Eugène Carrière a tout à la fois — constatons-le dès maintenant pour n'y plus revenir — des admirateurs passionnés l'exaltant et le proclamant un maître exceptionnel de sa génération, et des détracteurs qui vont jusqu'à nier son indiscutable originalité, en la qualifiant dédaigneusement de « procédé ».
Une telle disparité dans les jugements est faite pour surprendre; elle n'est en tout cas, nullement justifiée. Il semblerait en effet, que l'art de Carrière tout de tendresse et tout en nuances — qu'il s'agisse de ses peintures ou de ses lithographies — dût réunir l'ensemble des suffrages des connaisseurs. On s'imagine difficilement l'indifférence de l'homme de goût, en présence de ses meilleures œuvres d'une volonté et d'une émotion si pénétrantes dans leur gamme quasi-monochrome.
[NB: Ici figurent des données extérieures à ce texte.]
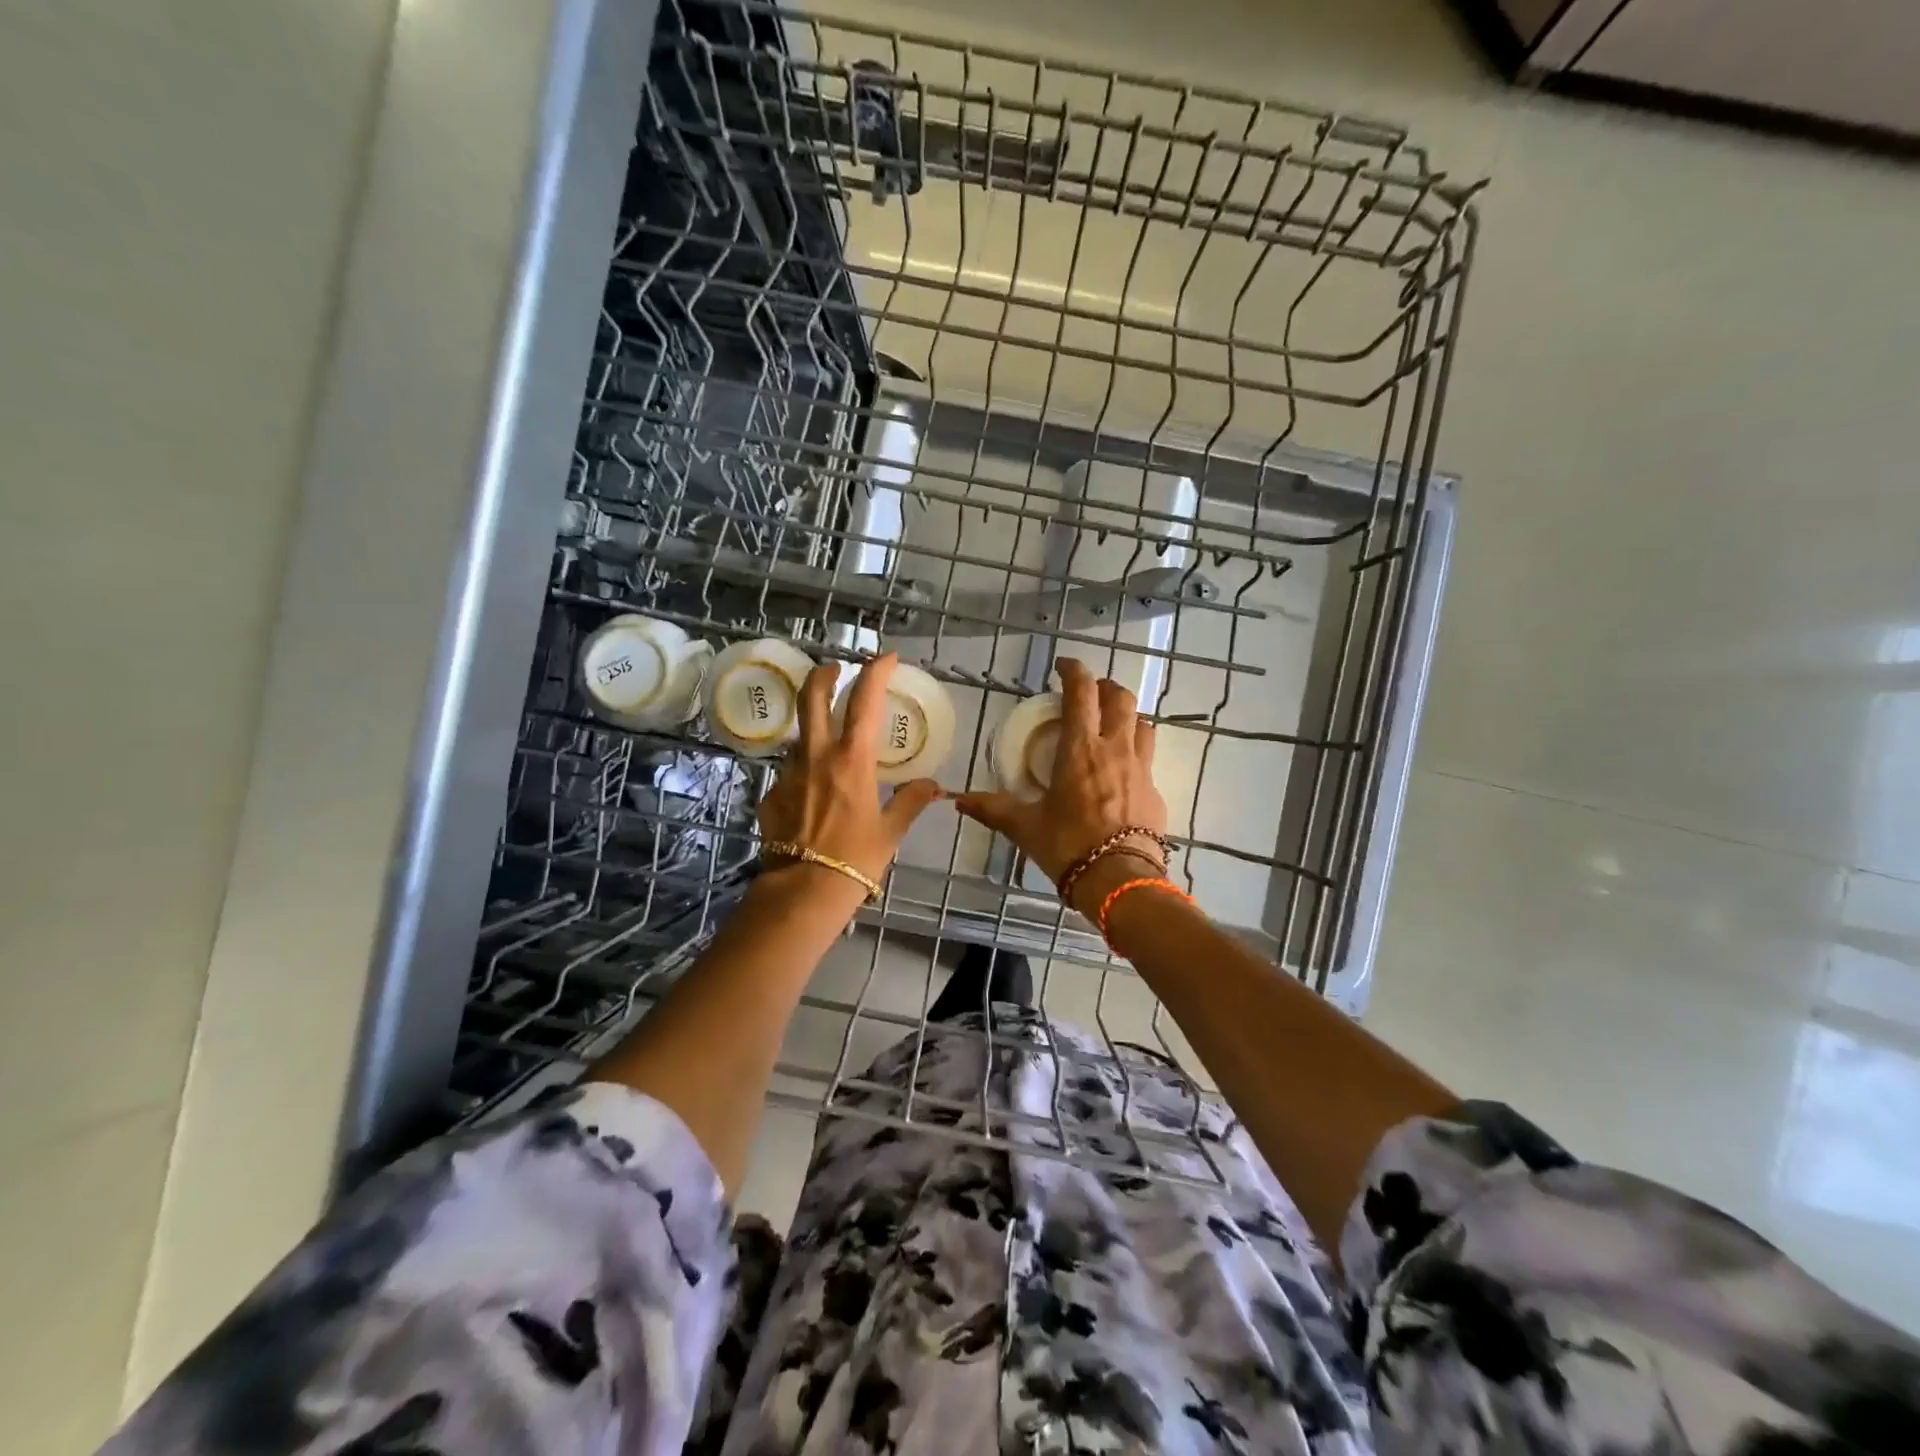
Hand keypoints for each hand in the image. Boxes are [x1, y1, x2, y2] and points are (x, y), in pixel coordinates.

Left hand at [756, 652, 941, 891]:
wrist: (803, 891)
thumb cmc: (855, 859)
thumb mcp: (891, 831)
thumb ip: (911, 801)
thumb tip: (934, 786)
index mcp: (851, 760)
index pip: (864, 700)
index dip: (875, 671)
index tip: (886, 657)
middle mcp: (816, 756)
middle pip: (812, 697)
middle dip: (823, 675)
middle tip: (835, 670)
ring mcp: (789, 773)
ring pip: (800, 736)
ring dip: (814, 729)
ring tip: (829, 746)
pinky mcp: (771, 795)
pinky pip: (789, 772)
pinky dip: (803, 772)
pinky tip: (812, 795)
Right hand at [954, 658, 1168, 908]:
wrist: (1121, 881)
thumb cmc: (1068, 846)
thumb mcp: (1025, 826)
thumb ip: (993, 809)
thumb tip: (959, 801)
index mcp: (1080, 749)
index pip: (1082, 693)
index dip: (1074, 671)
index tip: (1063, 666)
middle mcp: (1115, 749)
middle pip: (1120, 699)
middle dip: (1105, 687)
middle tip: (1089, 693)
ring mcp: (1141, 768)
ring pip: (1142, 723)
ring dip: (1126, 715)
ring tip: (1111, 724)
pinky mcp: (1156, 791)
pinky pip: (1149, 758)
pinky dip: (1135, 751)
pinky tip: (1122, 771)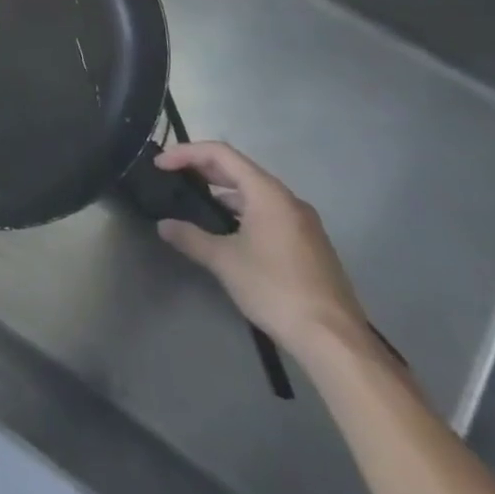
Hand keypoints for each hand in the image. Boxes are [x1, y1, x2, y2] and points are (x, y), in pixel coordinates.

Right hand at [155, 142, 370, 354]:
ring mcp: (303, 222)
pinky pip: (268, 212)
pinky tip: (227, 231)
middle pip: (238, 169)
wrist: (334, 340)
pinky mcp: (309, 244)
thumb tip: (164, 225)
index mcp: (268, 193)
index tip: (159, 165)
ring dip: (222, 192)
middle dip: (202, 169)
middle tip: (172, 177)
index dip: (186, 153)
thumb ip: (190, 237)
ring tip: (194, 203)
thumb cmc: (275, 289)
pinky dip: (241, 211)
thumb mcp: (224, 262)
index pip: (220, 154)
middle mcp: (288, 199)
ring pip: (255, 192)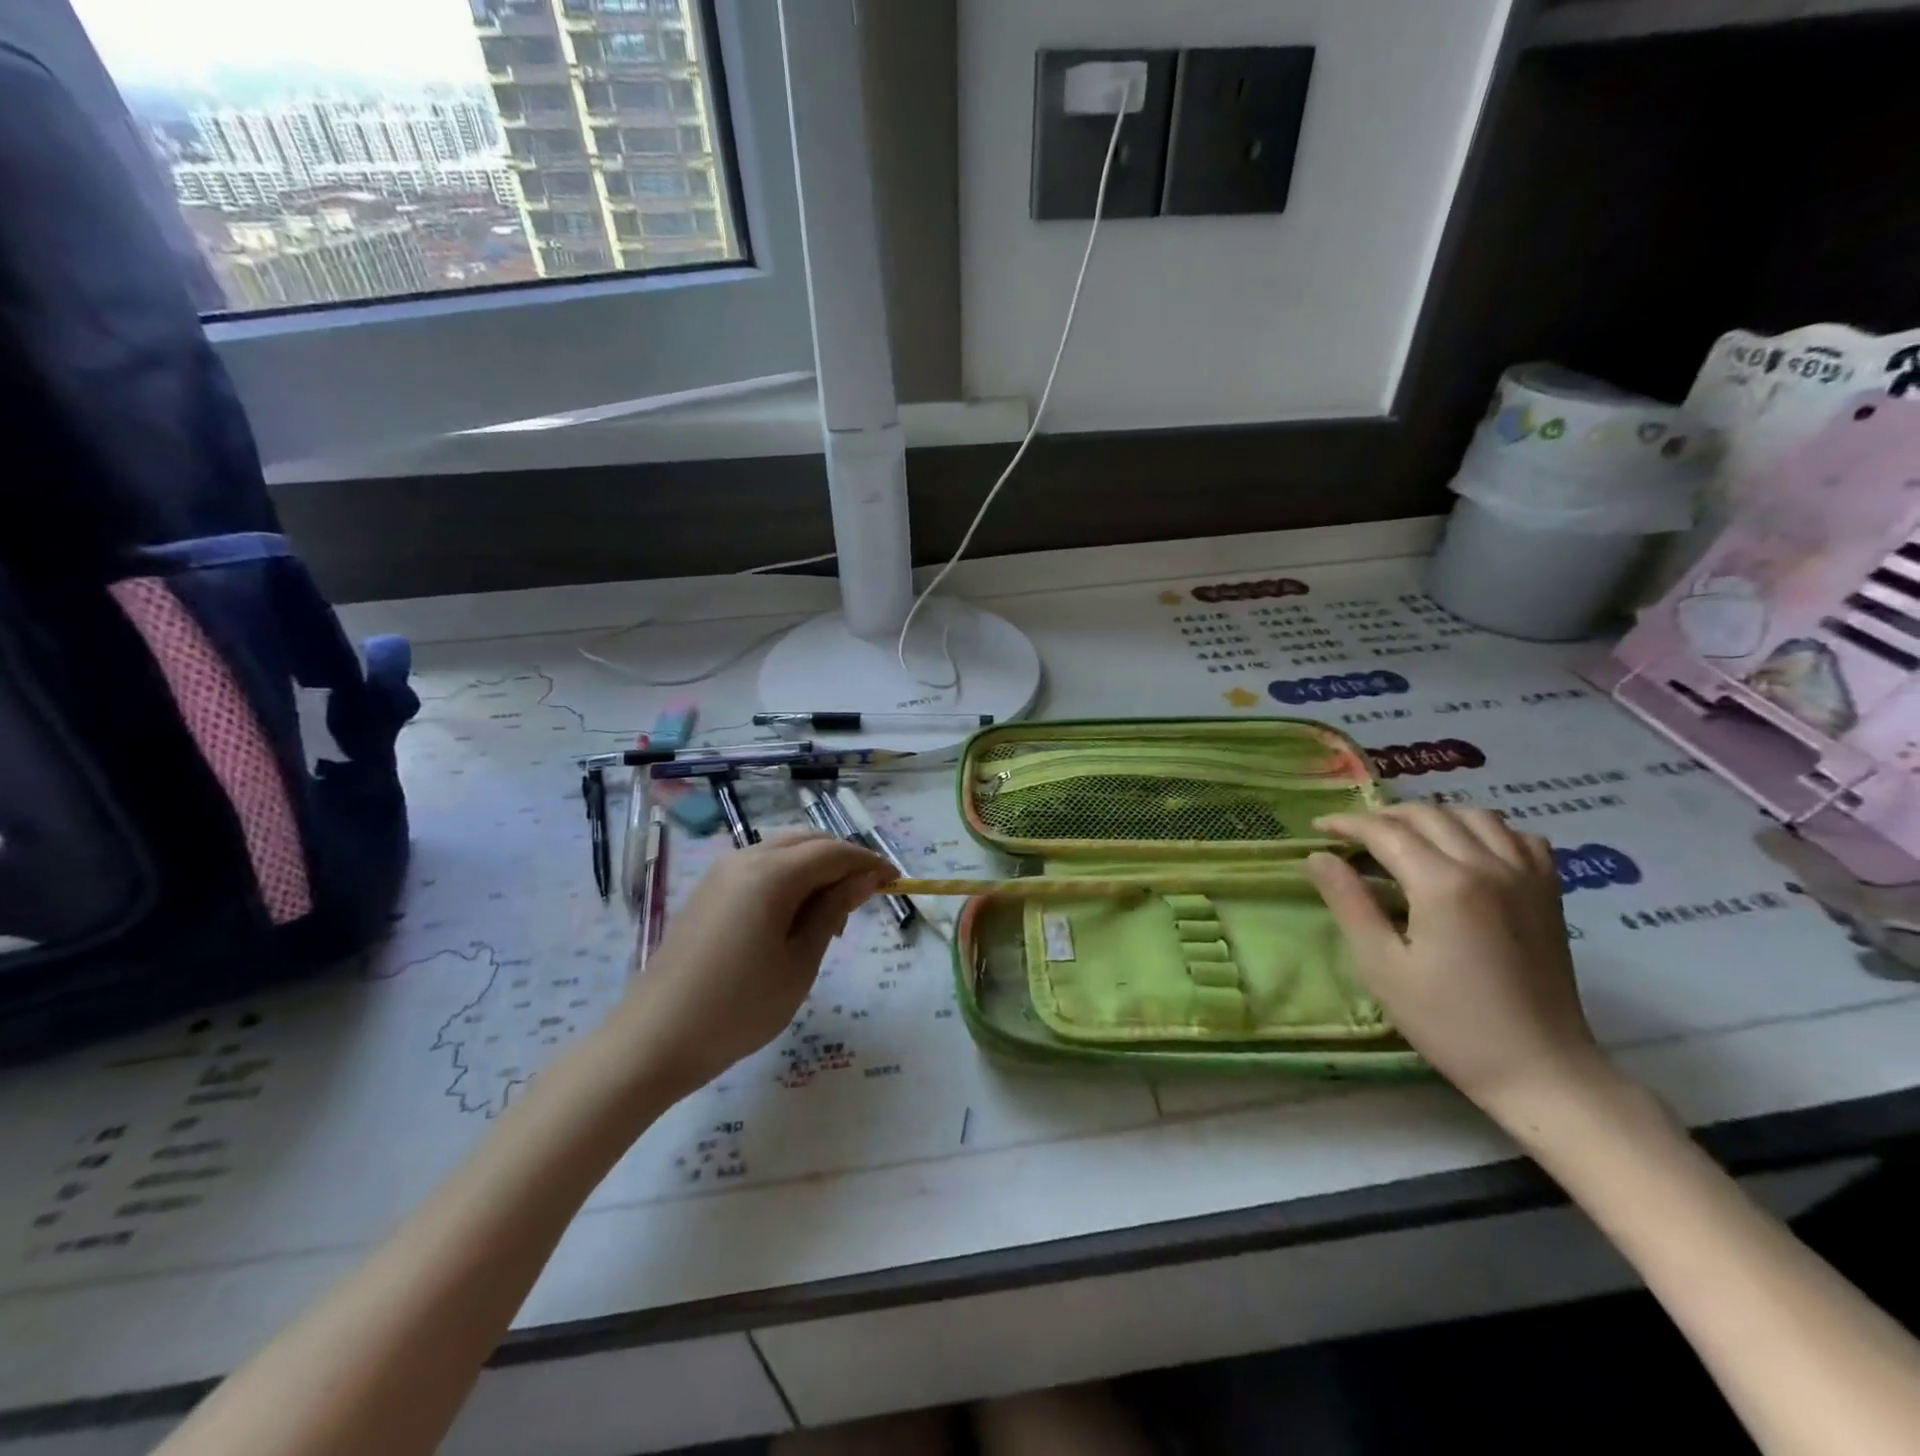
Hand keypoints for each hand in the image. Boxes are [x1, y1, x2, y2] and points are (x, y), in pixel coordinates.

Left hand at [614, 832, 890, 1097]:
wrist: (654, 1039)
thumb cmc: (739, 1007)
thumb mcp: (799, 962)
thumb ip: (833, 911)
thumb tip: (865, 879)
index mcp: (772, 873)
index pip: (834, 852)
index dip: (869, 862)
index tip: (895, 881)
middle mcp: (746, 858)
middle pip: (808, 841)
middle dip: (843, 861)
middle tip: (865, 899)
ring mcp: (722, 872)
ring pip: (784, 850)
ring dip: (815, 868)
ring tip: (830, 915)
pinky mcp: (709, 890)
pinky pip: (761, 866)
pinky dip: (788, 878)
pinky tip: (793, 917)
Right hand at [1306, 805, 1615, 1120]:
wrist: (1540, 1069)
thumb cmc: (1449, 1023)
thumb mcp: (1381, 966)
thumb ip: (1349, 903)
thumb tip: (1318, 857)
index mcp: (1444, 884)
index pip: (1386, 832)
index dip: (1347, 824)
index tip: (1318, 828)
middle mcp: (1488, 866)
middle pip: (1428, 815)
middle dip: (1383, 816)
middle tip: (1353, 835)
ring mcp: (1526, 876)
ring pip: (1474, 815)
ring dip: (1433, 816)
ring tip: (1405, 835)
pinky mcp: (1548, 892)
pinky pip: (1519, 836)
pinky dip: (1486, 830)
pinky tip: (1467, 849)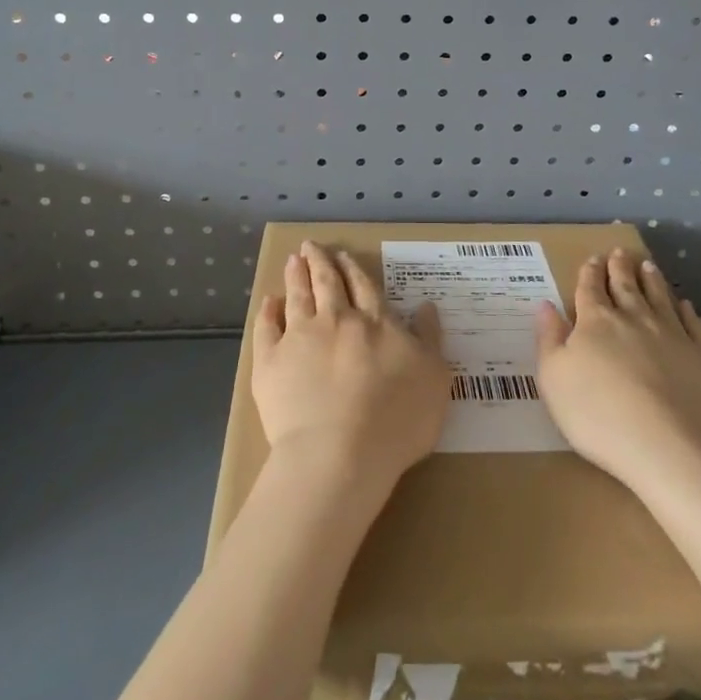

Que d'intensité dans l'expression, d'intelligence dans le modelé, de compréhension de l'esprit sous la forme extérieure, de tenue, d'harmonie, de style enfin, dans cette magnifique lithographie de Verlaine! Que de grandeur synthétique et d'intensité grandiose à la fois dans la technique de cette oeuvre obtenue par la combinaison de deux pierres, sur lesquelles le lavis, que Carrière sut manier avec tant d'originalité et de maîtrise, cisèle et peint à la fois le curieux visage du poète.
Les qualités qui font le charme et le mérite des œuvres peintes d'Eugène Carrière, se retrouvent encore plus intenses dans ses lithographies, ou hormis quelques pièces d'intérêt secondaire, sur lesquelles il n'y a pas lieu d'insister, on rencontre des chefs-d'oeuvre au sens absolu du mot.
L'oeuvre gravé et lithographié d'Eugène Carrière bien qu'assez restreint, est mal connu en raison de l'idendité des sujets qui le composent et qui jettent alors le plus souvent de la confusion dans l'esprit des amateurs en l'absence de tout catalogue raisonné; celui que nous établissons aujourd'hui comprend en tout — nous espérons n'avoir rien omis — six eaux-fortes et pointes sèches et trente-sept lithographies.